* [Work to complete]
Reproduce every line of text in the material below word for word, leaving out the bracketed picture markers.

= = = = =

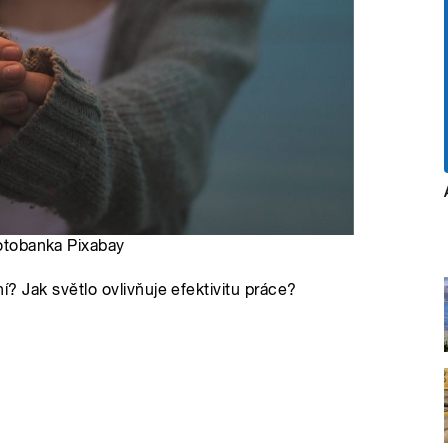
Fotobanka Pixabay
ní? Jak světlo ovlivňuje efektivitu práce?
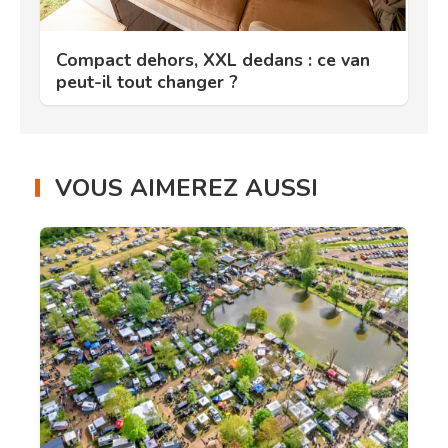
Compact dehors, XXL dedans : ce van
peut-il tout changer ?
VOUS AIMEREZ AUSSI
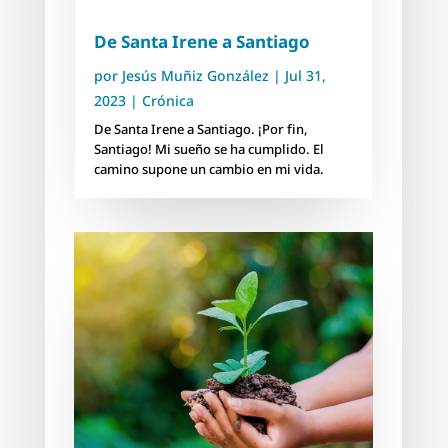
De Santa Irene a Santiago
por
Jesús Muñiz González
|
Jul 31,
2023
|
Crónica
De Santa Irene a Santiago. ¡Por fin,
Santiago! Mi sueño se ha cumplido. El
camino supone un cambio en mi vida.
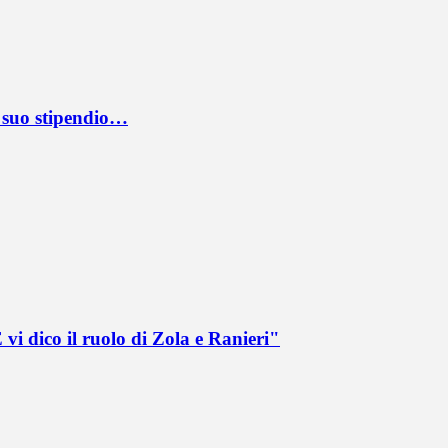
l suo stipendio…
vi dico il ruolo di Zola e Ranieri"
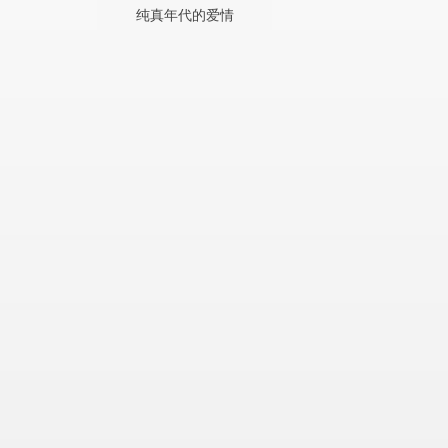
纯真年代的爱情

= = = = =

* [Output for this exercise]
Fotobanka Pixabay
ní? Jak světlo ovlivňuje efektivitu práce?
Compact dehors, XXL dedans : ce van
peut-il tout changer ?
VOUS AIMEREZ AUSSI
De Santa Irene a Santiago
por
Jesús Muñiz González
|
Jul 31,
2023
|
Crónica
De Santa Irene a Santiago. ¡Por fin,
Santiago! Mi sueño se ha cumplido. El
camino supone un cambio en mi vida.
l suo stipendio…
vi dico il ruolo di Zola e Ranieri"
纯真年代的爱情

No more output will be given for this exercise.